Pour bien comprendre ce passage, je vous conseille vivement de prendre comme livre de chevet ce que l’on appelle parfois l’évangile de l’Esprit-Saint : les Actes des Apôtres. Saint Pierre pensait que Dieu le destinait à la conversion de ses frères juifs. Et il découvre que l’Esprit-Saint veut beaucoup plus : l’évangélisation de tous les païens. Et ce changement est tellement radical qu’il doit opérer ce que l’on appelle la deuxième Pentecôte, la Pentecôte sur les gentils (cf. Ac 10). De même, saint Paul qui, pourtant, lui, est d’emblée ouvert sur ceux-ci, devra accepter de voir tous ses plans pastoraux sombrer quand l’Esprit lui demandera de quitter ce que l’on appelait à l’époque l’Asie (l’Asie mineure), pour passer en Europe.

Alors, frères et sœurs, quand est-ce que je consentirai à changer de regard sur ma vie, sur l’autre ? Et d’adopter le regard de Dieu, qui est un regard d’espérance, sur mon collègue, mon voisin, mon conjoint, ma belle-mère, mes enfants et petits-enfants, les institutions, oui, je dis bien les institutions !

Une personne m’a raconté une expérience touchante. Non baptisée, de formation scientifique, elle était à la fois matérialiste et rationaliste, mesurant tout à ce qu’elle comprenait et maîtrisait.
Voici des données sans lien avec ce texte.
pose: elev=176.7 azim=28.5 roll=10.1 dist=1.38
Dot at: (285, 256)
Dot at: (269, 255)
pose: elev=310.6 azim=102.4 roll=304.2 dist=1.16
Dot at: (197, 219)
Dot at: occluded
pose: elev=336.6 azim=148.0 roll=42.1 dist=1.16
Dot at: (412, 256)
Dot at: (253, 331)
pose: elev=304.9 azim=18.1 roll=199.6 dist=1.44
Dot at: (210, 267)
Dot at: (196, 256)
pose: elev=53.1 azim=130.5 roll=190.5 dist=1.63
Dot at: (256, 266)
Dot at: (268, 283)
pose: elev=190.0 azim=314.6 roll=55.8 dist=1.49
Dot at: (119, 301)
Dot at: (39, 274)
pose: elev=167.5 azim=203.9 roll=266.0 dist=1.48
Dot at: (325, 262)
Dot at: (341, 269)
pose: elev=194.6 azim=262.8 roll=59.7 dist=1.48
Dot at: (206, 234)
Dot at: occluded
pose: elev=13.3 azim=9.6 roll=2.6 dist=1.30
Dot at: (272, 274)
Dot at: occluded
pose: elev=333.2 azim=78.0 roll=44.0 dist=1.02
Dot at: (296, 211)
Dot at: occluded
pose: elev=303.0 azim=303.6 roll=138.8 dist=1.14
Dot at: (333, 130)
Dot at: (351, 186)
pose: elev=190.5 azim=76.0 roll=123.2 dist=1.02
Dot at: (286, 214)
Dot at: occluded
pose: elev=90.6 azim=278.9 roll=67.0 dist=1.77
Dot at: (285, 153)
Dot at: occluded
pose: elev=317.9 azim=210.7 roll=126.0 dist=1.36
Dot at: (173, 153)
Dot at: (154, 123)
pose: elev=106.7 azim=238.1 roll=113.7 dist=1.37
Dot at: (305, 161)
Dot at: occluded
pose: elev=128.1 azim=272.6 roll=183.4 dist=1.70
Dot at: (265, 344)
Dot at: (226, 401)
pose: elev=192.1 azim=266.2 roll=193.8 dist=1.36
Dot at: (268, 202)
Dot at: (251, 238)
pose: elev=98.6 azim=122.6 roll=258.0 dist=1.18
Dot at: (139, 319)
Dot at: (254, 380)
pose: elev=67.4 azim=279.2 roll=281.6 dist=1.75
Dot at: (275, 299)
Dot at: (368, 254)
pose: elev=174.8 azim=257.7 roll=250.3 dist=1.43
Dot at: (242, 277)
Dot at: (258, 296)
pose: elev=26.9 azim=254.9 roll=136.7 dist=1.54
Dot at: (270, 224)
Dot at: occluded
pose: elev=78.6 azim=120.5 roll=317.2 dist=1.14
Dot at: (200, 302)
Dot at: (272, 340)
Jusqu’au jour où elle a vécu une EMI (expérience de mort imminente). Elle comprit alors qu’elle était plus qu’un corps, qu’il y avait un principe spirituel. Puis, elle a vécu une seconde expérience, aussi décisive. Depuis son EMI, elle avait décidé de devenir secouriste et avait toujours dans son sac le matériel pour aider quelqu’un qui serait en danger. Et voilà qu’elle tombe sur une personne inanimée dans la rue. Elle s’apprête à faire les premiers gestes (position latérale de sécurité, massage cardiaque si besoin, etc.), quand elle s’aperçoit qu’elle a un sac à dos, qu’elle ne peut la bouger et qu’elle ne peut que prévenir les pompiers et attendre. Elle se sent alors profondément découragée. À quoi sert la formation qu’elle a reçue si elle ne peut aider ? Elle s’asseoit à côté de la personne inconsciente, plus, immobile, sans doute en arrêt cardio-respiratoire, pose la main sur son bras. Et, dans sa grande impuissance, pour la première fois de sa vie, elle fait monter une prière : « Toi, là-haut, fais quelque chose ! » Or, à l’instant même où elle lance cette supplication, à son immense surprise, elle voit la poitrine de la personne qui se soulève et prend une grande inspiration. Au même moment. Comme en réponse à sa prière. En me racontant ce fait qui l’a bouleversé et l’a convaincu de l’existence d’un « Principe supérieur », selon ses propres mots, la personne insiste : « J’ai senti en moi un grand vide. Non pas du néant. Mais un vide qui me creusait et me permettait de recevoir enfin autre chose. Comme un abandon ».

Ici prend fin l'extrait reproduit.